Para peneliti menambahkan bahwa bahkan jika dukungan pengobatan HIV dipulihkan setelah 12-24 bulan, perkiraan mereka menunjukkan bahwa jumlah infeksi HIV baru dapat stabil pada tingkat yang serupa dengan yang diamati pada tahun 2020. Kemunduran ini membutuhkan investasi tambahan selama 20-30 tahun untuk mengakhiri HIV/AIDS sebagai ancaman kesehatan masyarakat.

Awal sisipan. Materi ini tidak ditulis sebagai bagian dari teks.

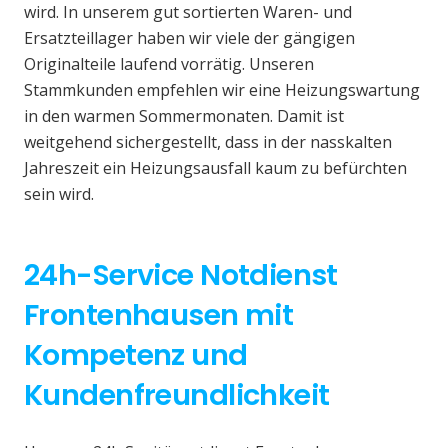
wird. In unserem gut sortierten Waren- und
Ersatzteillager haben wir viele der gängigen
Originalteile laufend vorrätig. Unseren
Stammkunden empfehlen wir eine Heizungswartung
in den warmen Sommermonaten. Damit ist
weitgehend sichergestellt, dass in der nasskalten
Jahreszeit ein Heizungsausfall kaum zu befürchten
sein wird.
24h-Service Notdienst
Frontenhausen mit
Kompetenz und
Kundenfreundlichkeit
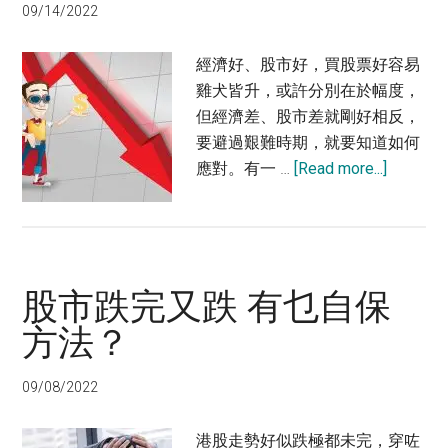
09/14/2022
不
買
經濟好、股市好，買股票好容易
雞犬皆升，或許分別在於幅度，
但經濟差、股市差就剛好相反，
要避過艱難時期，就要知道如何
about
應對。有一 …
[Read more...]
經
濟
差、
股
股市跌完又跌 有乜自保
市
差
方法？
買
甚
09/08/2022
麼
股
港股走勢好似跌極都未完，穿咗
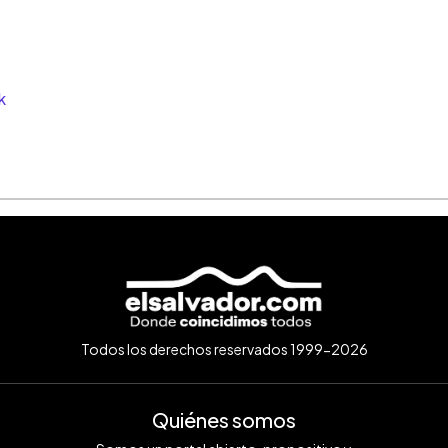
k
Todos los derechos reservados 1999-2026
Quiénes somos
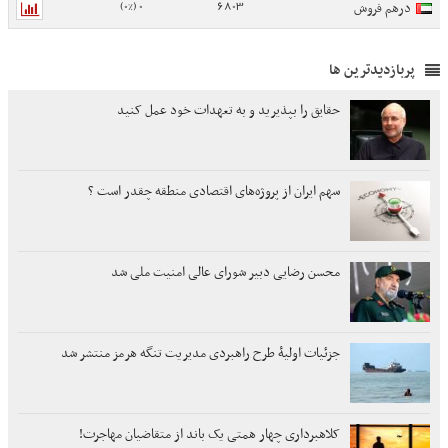
0 (0%)
6803
درهم فروش
پربازدیدترین ها
حقایق را بپذیرید و به تعهدات خود عمل کنید
سهم ایران از پروژه‌های اقتصادی منطقه چقدر است ؟
محسن رضایی دبیر شورای عالی امنیت ملی شد
جزئیات اولیۀ طرح راهبردی مدیریت تنگه هرمز منتشر شد
کلاهبرداری چهار همتی یک باند از متقاضیان مهاجرت!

“Ada kebutuhan mendesak untuk strategi pembiayaan yang inovatif dan dipimpin oleh negara serta integrasi layanan HIV ke dalam sistem kesehatan yang lebih luas; namun, ini tidak dapat terjadi dalam semalam. Perencanaan strategis jangka panjang diperlukan bagi negara-negara untuk beralih dari program yang didukung secara internasional ke program yang didanai secara domestik. Studi kami menyoroti betapa pentingnya kolaborasi dan investasi internasional dalam mempertahankan kemajuan melawan HIV,” kata peneliti Nick Scott, PhD, dari Burnet Institute di Melbourne, Australia, dalam siaran pers. "Selama puluhan tahun, Amerika Serikat telah mendanai pengobatan HIV di lebih dari 40 negara. Negara-negara mungkin terlalu bergantung pada investasi Amerika Serikat yang tak terbatas untuk mendanai pengobatan bagi warga negara mereka sendiri," tambah Molina.